Le leader communiste, icône du mouvement national marocain
Soixante trois, jour pour jour, s’éteignit Abdelkrim Benabdallah. Militant de gauche et unioniste de la première heure, le défunt fut l’une des figures de proue du mouvement national. Natif de Oujda et d’origine algérienne, ce combattant de première heure s’est rendu en à l’école supérieur des mines à Paris, après avoir accompli ses études antérieures au bercail.
Durant cette période en France, plus précisément en 1947, il rallia le parti communiste marocain où il s’est particulièrement distingué au sein de l’espace des étudiants dont il était l’un des fondateurs, en compagnie de Hadi Mesouak, Abderrahim Bouabid et d’autres. Dans le même entrain, il s’est chargé de l’organisation de la jeunesse communiste marocaine et conduisit la délégation au festival mondial des jeunes et des étudiants à Berlin en 1951.

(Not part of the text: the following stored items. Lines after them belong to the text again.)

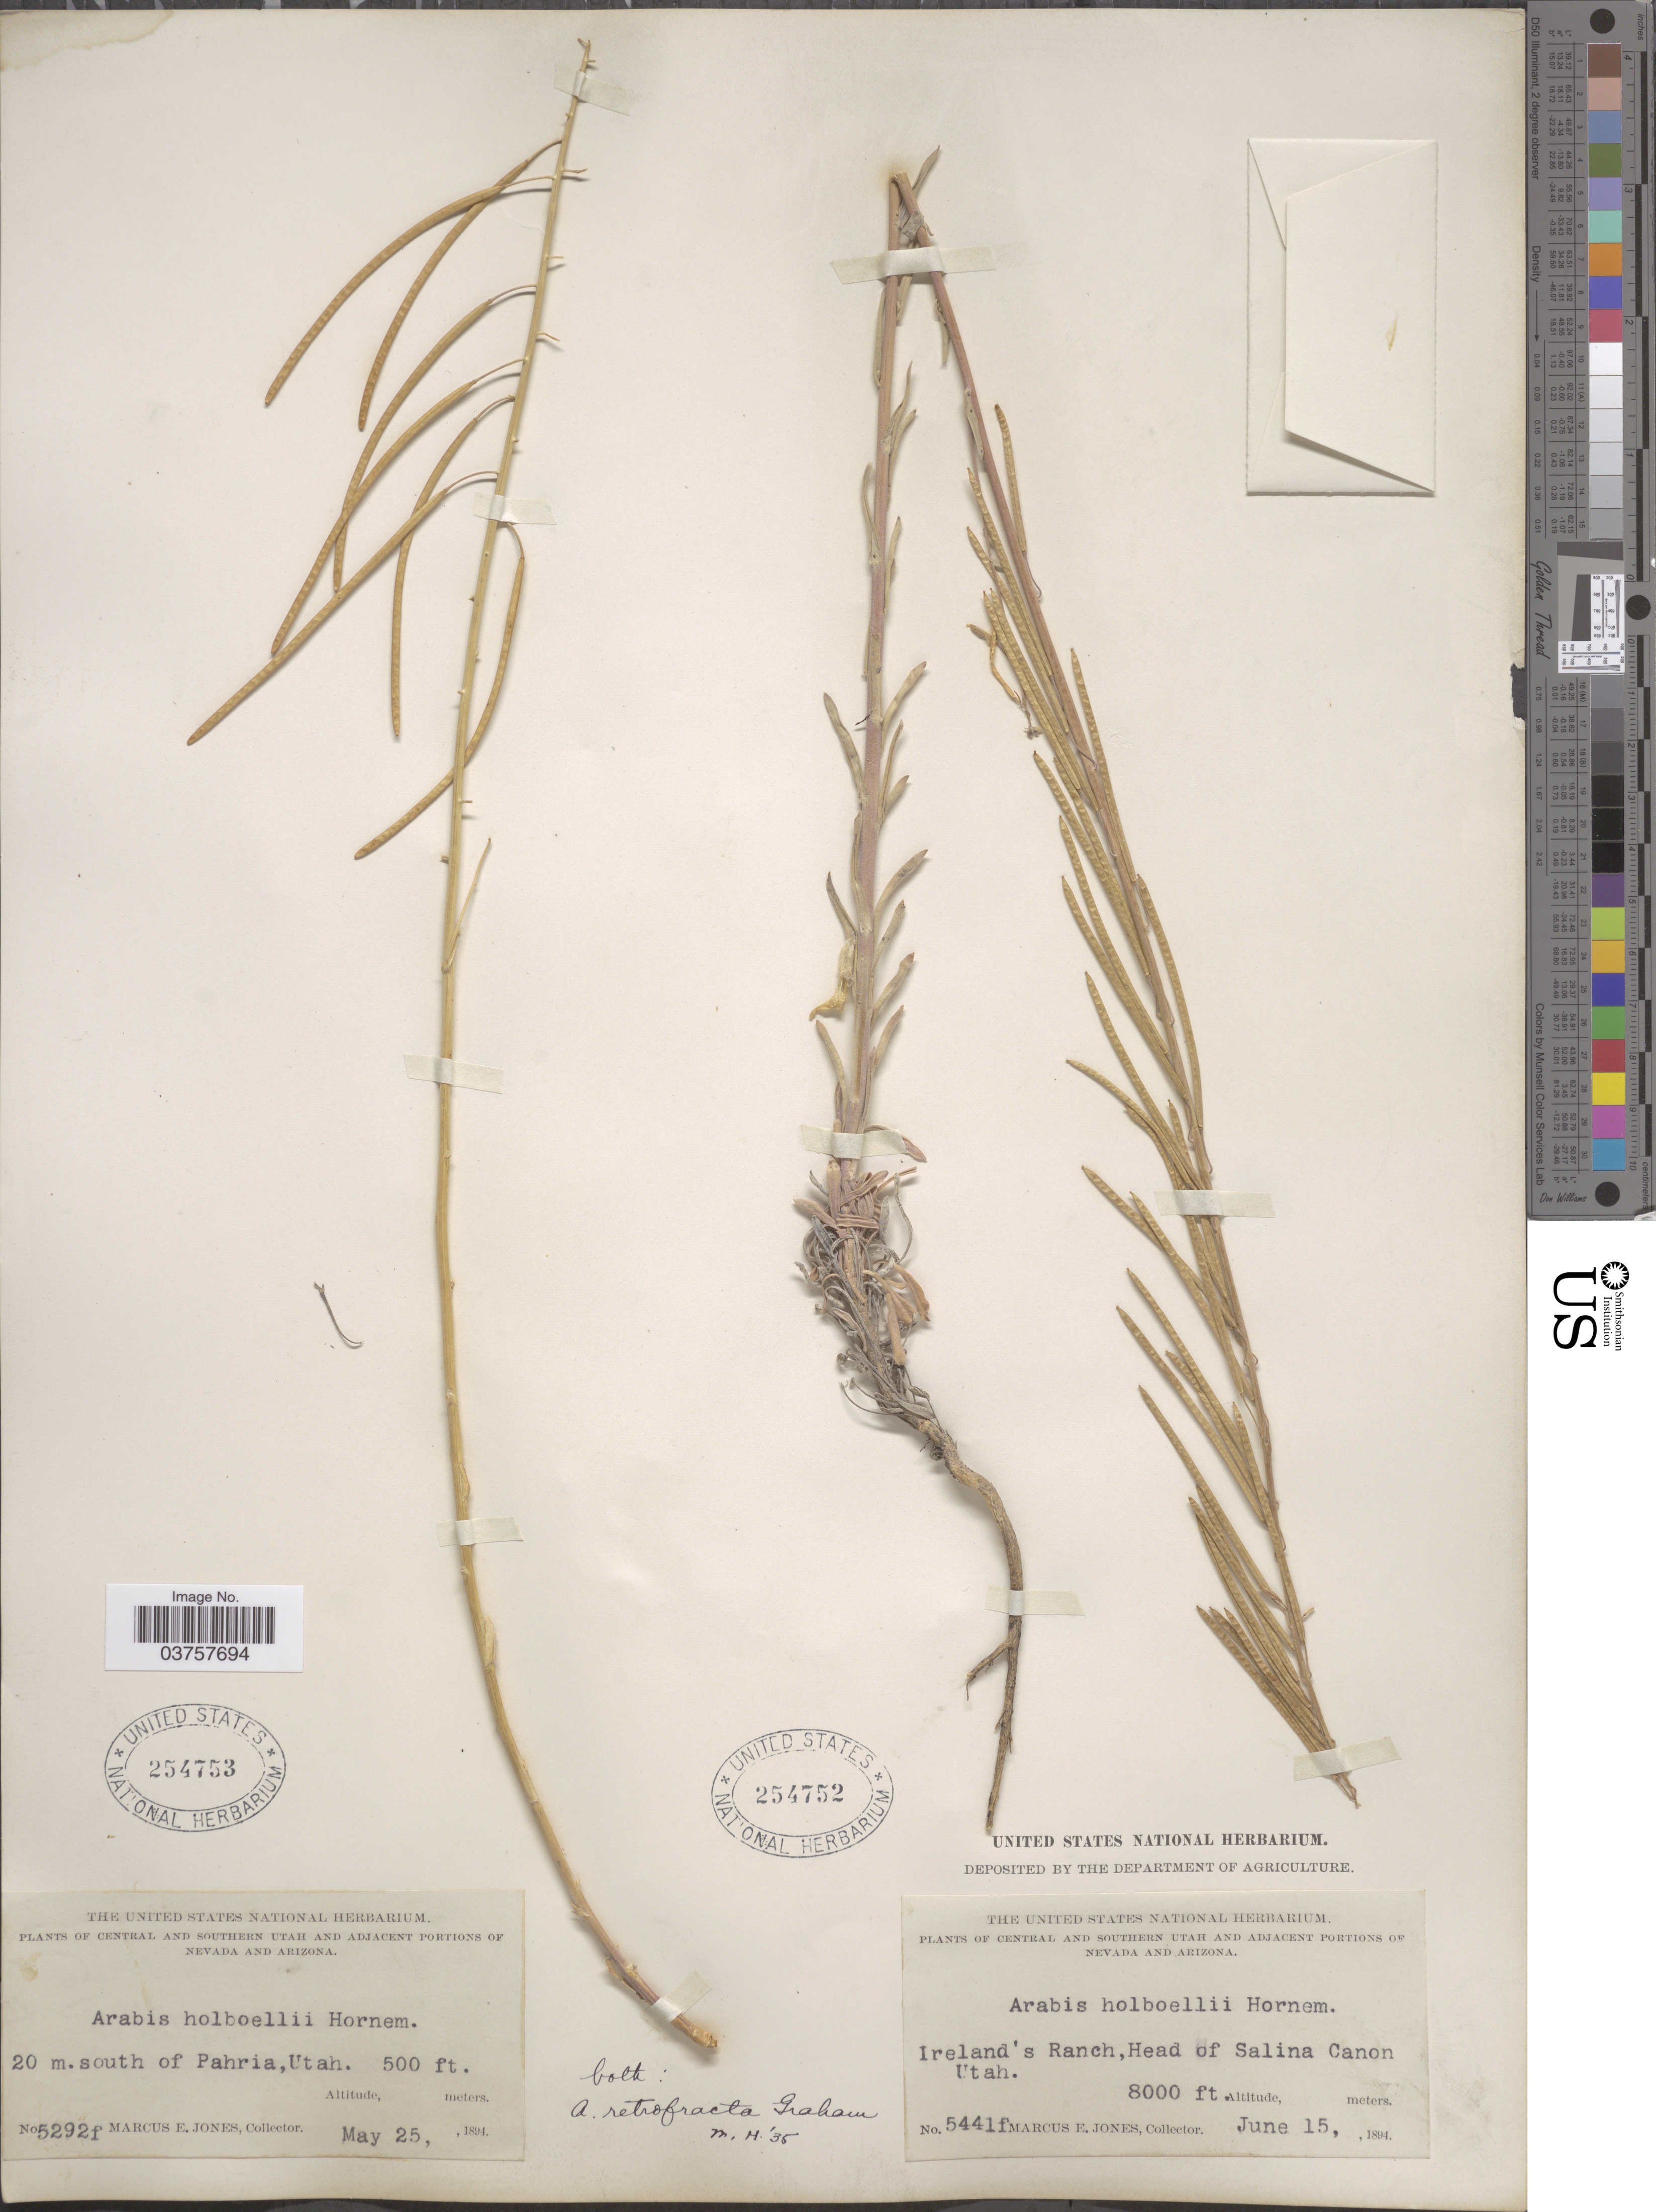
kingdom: Plantae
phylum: Tracheophyta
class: Magnoliopsida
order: Brassicales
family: Brassicaceae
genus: Arabis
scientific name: Arabis holboellii var. retrofracta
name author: Rydb.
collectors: M. E. Jones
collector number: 5441f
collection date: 1894-06-15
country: United States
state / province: Utah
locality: Central and Southern Utah. Ireland's Ranch,Head of Salina Canon.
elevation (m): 2438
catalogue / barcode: US 254752-2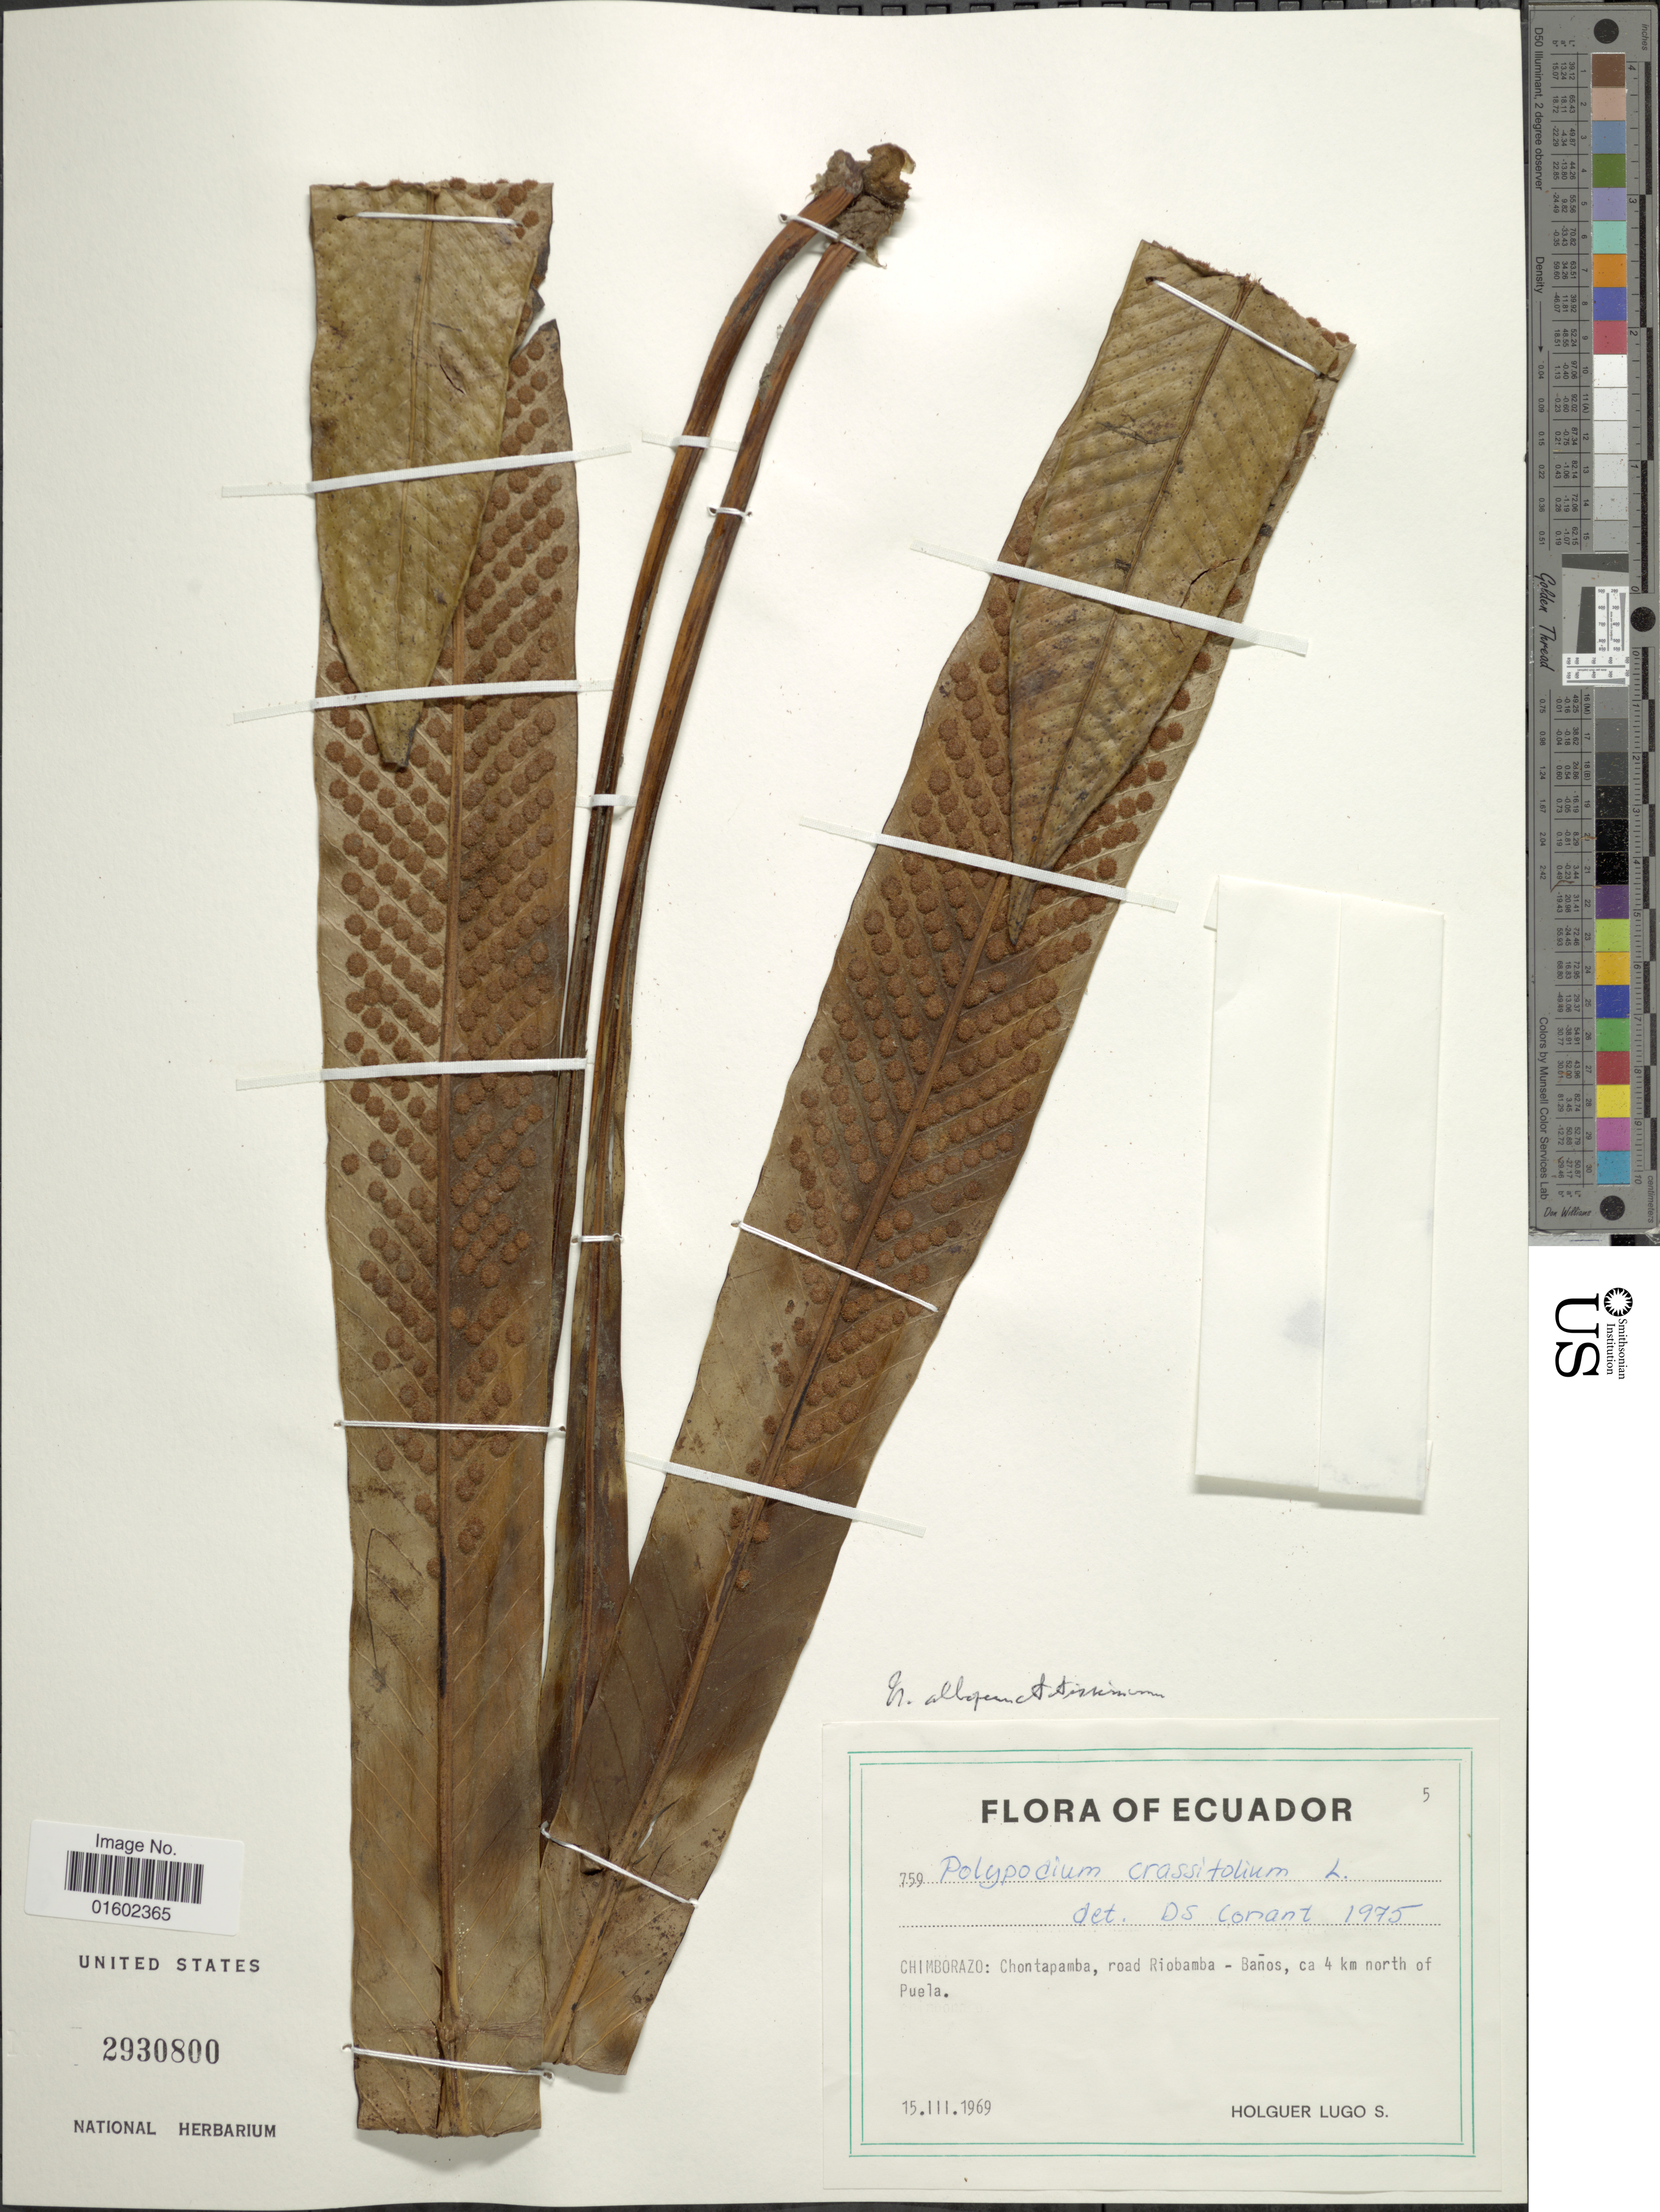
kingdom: Plantae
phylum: Tracheophyta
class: Polypodiopsida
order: Polypodiales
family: Polypodiaceae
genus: Niphidium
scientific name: Niphidium albopunctatissimum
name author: Lellinger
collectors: H. Lugo S.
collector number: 759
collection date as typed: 15 III 1969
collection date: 1969-03-15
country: Ecuador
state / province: Chimborazo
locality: Chimborazo: Chontapamba, road Riobamba-Baños, ca. 4 km north of Puela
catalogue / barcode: US 2930800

Après son retour de l’Hexagone, il fut recruté au département des mines et fit partie de la direction du parti communiste marocain dont certains des membres s’activaient au sein l’organisation du croissant noir pour la résistance, aux côtés de militants de tous bords. De même, il fut à l’origine de la création d’un magazine culturel baptisé «L’idée nationale». Après les événements de 1952 où le mouvement national avait subi la répression des autorités du protectorat, en particulier la CGT, le parti de l’Istiqlal et le PCM, il rejoint ses compagnons de lutte pour poursuivre sa militance dans la clandestinité, en renonçant à sa fonction administrative, en tant qu’ingénieur à la direction des mines à Rabat. Et ses 100 000 francs, à l’époque.
Pendant ce temps, il s’est montré très actif et chevronné, en compagnie d’autres militants tels Abdeslam Bourquia, Abdallah Ayachi, Mohamed Koukji, Mohamed Setti, Maati Yousfi, Ahmed Madi qui avaient l’intention de créer une organisation de résistance armée. C’est ainsi que sous la direction du PCM, cette organisation a adhéré au militantisme armé, en coordination avec l’organisation «La main noire», avec Abdallah Haddaoui et Lahcen Glaoui. Tous ces efforts ont abouti à la constitution de l’organisation armée « Le croissant noir», sur proposition du militant Abdallah Haddaoui. Cette organisation a accompli de sérieuses actions, notamment la neutralisation de collaborateurs et de colons, le jet des bombes dans les quartiers européens de Casablanca, des rassemblements succincts devant les grandes fabriques, la rédaction de slogans et d’affiches, la distribution de tracts, l’impression en ronéo du journal du parti «Espoir» et «Vie du peuple», la diffusion de l’appel du parti à travers la radio «Voix de l’indépendance et de la paix», qui éméttait de Prague en Tchécoslovaquie, par l’intermédiaire du militant communiste Mohamed Farhat, expulsé par les autorités coloniales en 1948. Après l’avènement de l’indépendance du Maroc et la formation du premier gouvernement marocain, Abdelkrim Benabdallah est intervenu, à la tête d’une délégation, pour revendiquer une amélioration des salaires.
Le défunt était marié à Suzanne Larpierre, une française, médecin et fille d’un gynécologue de haute renommée installée à Oran. Il est père de Mourad et Assia qui vivent actuellement en France. Abdelkrim Abdallah avait été assassiné le samedi 31 mars 1956, quelques jours après l’indépendance, alors qu’il empruntait la route de Médiouna pour se procurer quelques médicaments pour son enfant. Il comptait participer à l’une des sessions du conseil mondial de la paix dont il était membre à part entière. Ses obsèques ont été observées par des militants du parti de l’Istiqlal, du parti de Choura et l’Istiqlal et de plusieurs organisations marocaines et algériennes. Le PCM avait considéré que la partie responsable de cet assassinat est le même qui avait exterminé Ahmed Chraibi, Touria Chaoui et d’autres résistants. Il faut bien rappeler que l’organisation « Le croissant noir » n’était pas marxiste, mais un espace unioniste qui avait pu rassembler les patriotes tous courants confondus dont des militants communistes. Comme l’a bien relaté Abdallah Ayachi, membre du bureau politique du PCM, cette organisation était autonome au niveau organisationnel, politique et idéologique, ce qui caractérisé la résistance de cette structure. Après les négociations de Saint-Cloud et Aix-lebain, on avait confié à cette organisation une mission spéciale, sous l’autorité d’une seule tendance déterminée, ce qui généré une forte anarchie et la mort de plusieurs militants du parti communiste marocain et bien d’autres résistants. C’est en cette période que fut assassiné Abdelkrim Benabdallah et c’était vraiment une période lugubre de l’histoire de notre résistance, voire l’histoire de notre national et progressiste en particulier.